Sobald die Tür zum kühlen Treppenhaus hinter mir ins Schloss fällt, wird mir jedes Mal aufs Neue klar, wieso die Sonne eine Gottheit war.
Der Winkel, in dem ihr Licht auf die Speckbacherstraße in Innsbruck fällt, ändert sich und meine Winterdepression wird zur Atemnot zwischen glühendem Asphalt. Ich senke den Blick vor ihrem Glanz und suche Zuflucht in den Schatten.
Egal hinter wie vielen Fachbegriffen und Zahlen man sie auch zu verstecken versucht, das subjektive Empfinden ihrer mich beinahe in die Knie zwingenden Macht bleibt dieselbe.
So, wie ich sie bei meinen Winterspaziergängen suche, wie eine in die kalte Dunkelheit jenseits des wärmenden Lagerfeuers verbannte Motte, beginnt der Sommer für mich an jenem Tag, an dem ich die Straßenseite wechsle, um vor ihr zu fliehen. Es ist zur selben Zeit, in der das üppige Jeansblau des Frühlingshimmels dem ausgewaschenen Look des Sommers weicht, in dem unser weißes Inferno so lautlos wütet.
Die mich umgebenden Hausfronten sind ausdruckslos wie die Dünen von Arrakis, hinter deren gesenkten Rolllädenlidern die Bewohner sich wie fiebrige Gedanken wälzen.
Eine Biene klammert sich an eine gefallene Blüte auf dem sengenden Fußgängerweg, nuckelt noch im Todeskampf am Blütenstaub.
Ein Moped surrt an mir vorbei und ich denke an eine Mücke aus Metall.
Soll ich über den Zebrastreifen sandwalken wie Timothée?
Sirenen heulen in der Ferne, die nie verstummt sind, die drückende Stille war also bloß Einbildung, meine Entrückung ein Placebo. Alles ist wie immer. Die Krankenwagen kommen immer näher mit ihrer sterbenden Fracht, zerbröseln meinen Kopf im Vorbeifahren in einer Explosion aus Schall.
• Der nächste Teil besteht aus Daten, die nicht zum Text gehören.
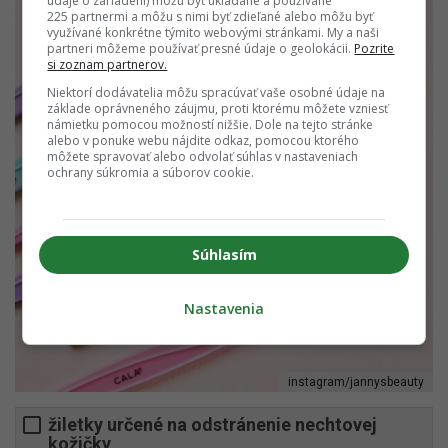
údaje o zariadení) môžu byť ukladané a používané
225 partnermi a môžu s nimi byť zdieľané alebo môžu byť
využívané konkrétne týmito webovými stránkami. My a naši
partneri môžeme používať presné údaje o geolokácii.
Pozrite
si zoznam partnerov.
Niektorí dodávatelia môžu spracúvať vaše osobné údaje na
základe oprávneného záujmu, proti ktorému môžete vzniesť
námietku pomocou možností nižšie. Dole na tejto stránke
alebo v ponuke webu nájdite odkaz, pomocou ktorého
môžete spravovať alebo odvolať súhlas v nastaveniach
ochrany súkromia a súborov cookie.
Súhlasím
Nastavenia
instagram/jannysbeauty
žiletky určené na odstránenie nechtovej
kožičky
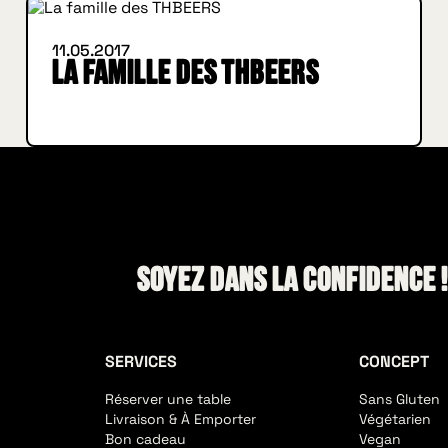
11.05.2017
La famille des THBEERS
Soyez dans la confidence 
SERVICES
CONCEPT
Réserver une table
Sans Gluten
Livraison & À Emporter
Végétarien
Bon cadeau
Vegan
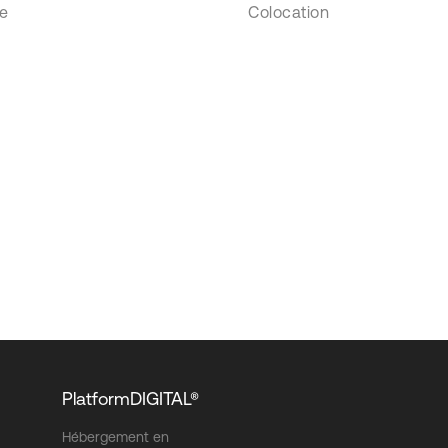
se
Colocation
PlatformDIGITAL®
Hébergement en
Sobald sie um die Ecke biegen, werde ich ganz von allein wieder ganz.
Zivilisten hupen, weil es an den Ampeln staut und auf jedes Hupen antworten zwei, drei weitere kniggegerechte Revolverschüsse im gezähmten Westen.
Die Minuten rinnen an den Kirchtürmen herab, wie Harz an Baumstämmen und ihr Klingeln vermischt sich mit dem Krächzen von auf Regenrinnen harrenden Raben.
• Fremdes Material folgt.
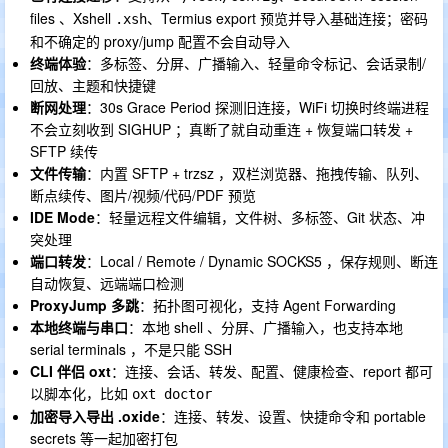
files 、Xshell
、Termius export 预览并导入基础连接；密码
.xsh
和不确定的 proxy/jump 配置不会自动导入
终端体验
：多标签、分屏、广播输入、轻量命令标记、会话录制/
回放、主题和快捷键
断网处理
：30s Grace Period 探测旧连接，WiFi 切换时终端进程
不会立刻收到 SIGHUP ；真断了就自动重连 + 恢复端口转发 +
SFTP 续传
文件传输
：内置 SFTP + trzsz ，双栏浏览器、拖拽传输、队列、
断点续传、图片/视频/代码/PDF 预览
IDE Mode
：轻量远程文件编辑，文件树、多标签、Git 状态、冲
突处理
端口转发
：Local / Remote / Dynamic SOCKS5 ，保存规则、断连
自动恢复、远端端口检测
ProxyJump 多跳
：拓扑图可视化，支持 Agent Forwarding
本地终端与串口
：本地 shell 、分屏、广播输入，也支持本地
serial terminals ，不是只能 SSH
CLI 伴侣 oxt
：连接、会话、转发、配置、健康检查、report 都可
以脚本化，比如
oxt doctor
加密导入导出 .oxide
：连接、转发、设置、快捷命令和 portable
secrets 等一起加密打包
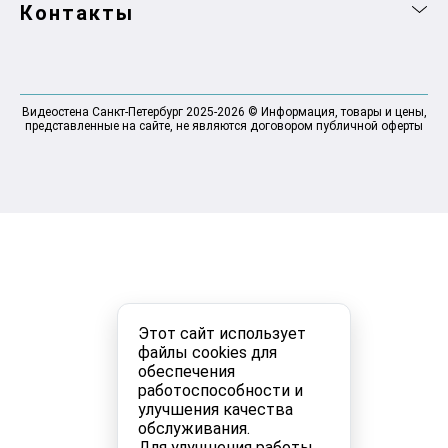
Контакты
Видеостена Санкт-Петербург 2025-2026 © Информация, товары и цены,
представленные на сайте, не являются договором публичной оферты
Этот сайт использует
файлы cookies для
обеспечения
работоспособности и
улучшения качества
обслуживания.
Для улучшения работы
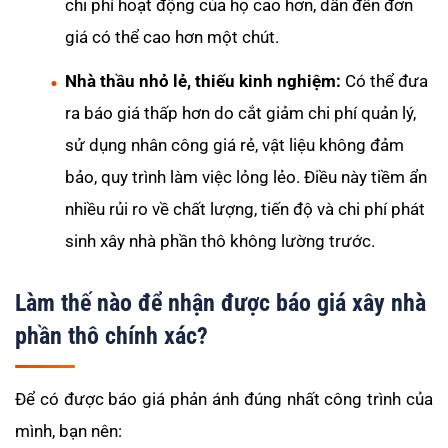
chi phí hoạt động của họ cao hơn, dẫn đến đơn
giá có thể cao hơn một chút.
Nhà thầu nhỏ lẻ, thiếu kinh nghiệm:
Có thể đưa
ra báo giá thấp hơn do cắt giảm chi phí quản lý,
sử dụng nhân công giá rẻ, vật liệu không đảm
bảo, quy trình làm việc lỏng lẻo. Điều này tiềm ẩn
nhiều rủi ro về chất lượng, tiến độ và chi phí phát
sinh xây nhà phần thô không lường trước.
Làm thế nào để nhận được báo giá xây nhà
phần thô chính xác?
Để có được báo giá phản ánh đúng nhất công trình của
mình, bạn nên:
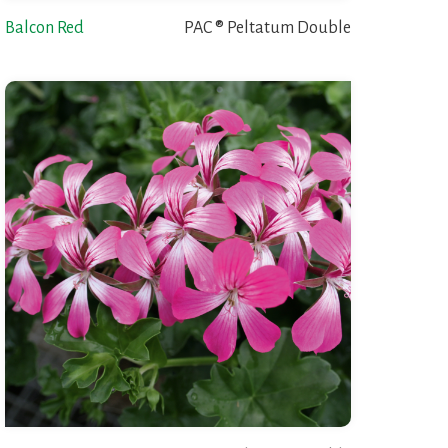
Balcon Red
PAC ® Peltatum Double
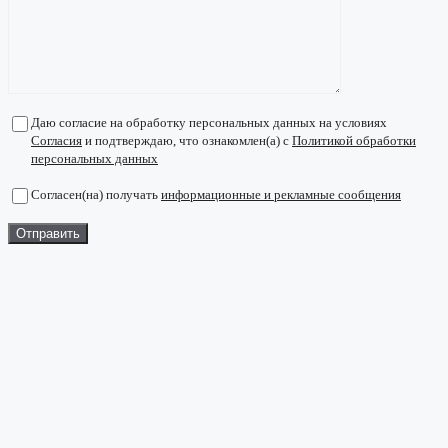
Даю согласие на обработку персональных данных на условиях
Согласия
и подтверждаю, что ознакомлен(а) с
Политикой обработки
персональных данных
Согласен(на) получать
информационные и рекламные сообщения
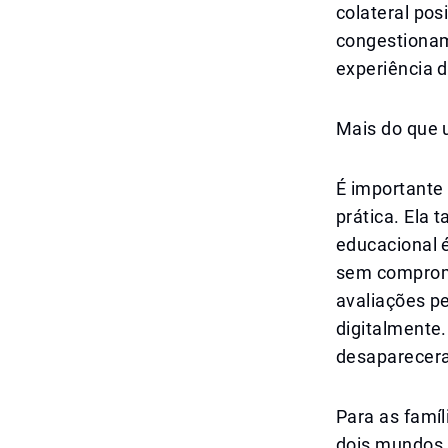
colateral po
congestionam
experiência 
Mais do que 
É importante 
prática. Ela
educacional 
sem comprome
avaliações p
digitalmente
desaparecera
Para as famíl
dois mundos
Worauf sie harren? Auf frisches Aas.
Und sie warten nicht umsonst, denn in den Menschenbrüsten pocht es vor Wut und Einsamkeit, die Herzen im Rippenkäfig gefangene Berserker, denen jeder Grund recht und einer zu viel ist. Denn die Gefühle herrschen wieder im zivilisierten Durcheinander, das Denken wurde vom Lagerfeuer verbannt.
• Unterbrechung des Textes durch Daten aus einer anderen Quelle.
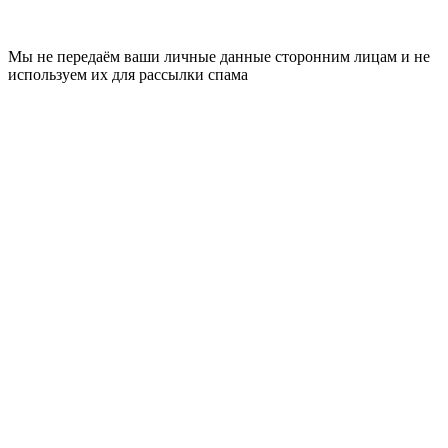
Мы не передаём ваши личные данные сторонним лицам и не
используем их для рассылки спама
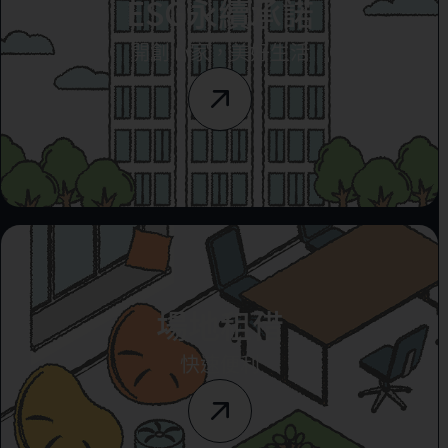
ESG永續承諾
開創心家，美好生活
場地租借
快速便利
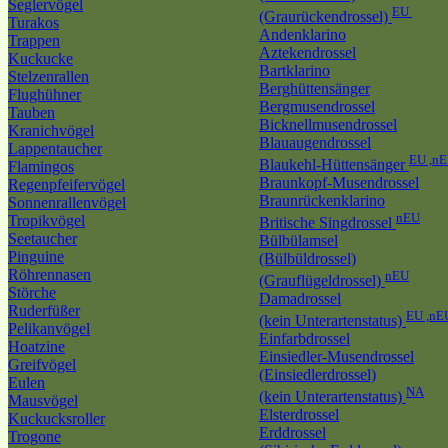
Seglervögel
EU
(Graurückendrossel)
Turakos
Andenklarino
Trappen
Aztekendrossel
Kuckucke
Bartklarino
Stelzenrallen
Berghüttensänger
Flughühner
Bergmusendrossel
Tauben
Bicknellmusendrossel
Kranichvögel
Blauaugendrossel
Lappentaucher
EU ,n
Blaukehl-Hüttensänger
Flamingos
Braunkopf-Musendrossel
Regenpfeifervögel
Braunrückenklarino
Sonnenrallenvögel
nEU
Tropikvögel
Britische Singdrossel
Seetaucher
Bülbülamsel
Pinguine
(Bülbüldrossel)
Röhrennasen
nEU
(Grauflügeldrossel)
Störche
Damadrossel
Ruderfüßer
EU ,nE
(kein Unterartenstatus)
Pelikanvögel
Einfarbdrossel
Hoatzine
Einsiedler-Musendrossel
Greifvögel
(Einsiedlerdrossel)
Eulen
NA
(kein Unterartenstatus)
Mausvögel
Elsterdrossel
Kuckucksroller
Erddrossel
Trogone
Was sonst so leicht fällt, ist plötzlich schwer. Nicht pöbeln, zuschlagen, nachtreten und draufspucken, nachdem die zittrige, auf ihren Rollator gestützte Pensionistin mit den Muschelpralinen und der Kochrumflasche im Korb sich an der Kassa vordrängelt, eine größere Herausforderung, als sich Leser von Proust und Woolf eingestehen möchten.
Andererseits verschlingen das Weltgeschehen und die wirtschaftliche Lage schon seit Jahren die schimmligen Madeleines im Panikraum der Selbstbeherrschung.
Was mal wirklich schön wäre, wäre eine Pause. Von allem.
Einfach mal Siesta machen und die Welt Welt sein lassen.
Wie viel einfacher doch alles wäre, wenn wir weniger erwarten könnten. Zuerst von uns selbst und dann allmählich von all den anderen, anstatt durch das Vakuum der Hitze zu rasen, nur um auszubrennen und zu verglühen, wie durch die Einsamkeit des Weltraums stürzende Sterne.
Wir schwitzen schließlich alle und der Herbst kommt früh genug.
An zu Tuendem wird es uns niemals mangeln. Das Leben ist unerschöpflich, aber ich bin es nicht.
Cut. Stop.
Aus die Maus.
So wie damals im Kindergarten, als ich mit vom Mittagessen prallem Bauch mürrisch wurde, ist es höchste Zeit für ein Nickerchen auf meinem Rorschachtest aus Schweiß und Leinen.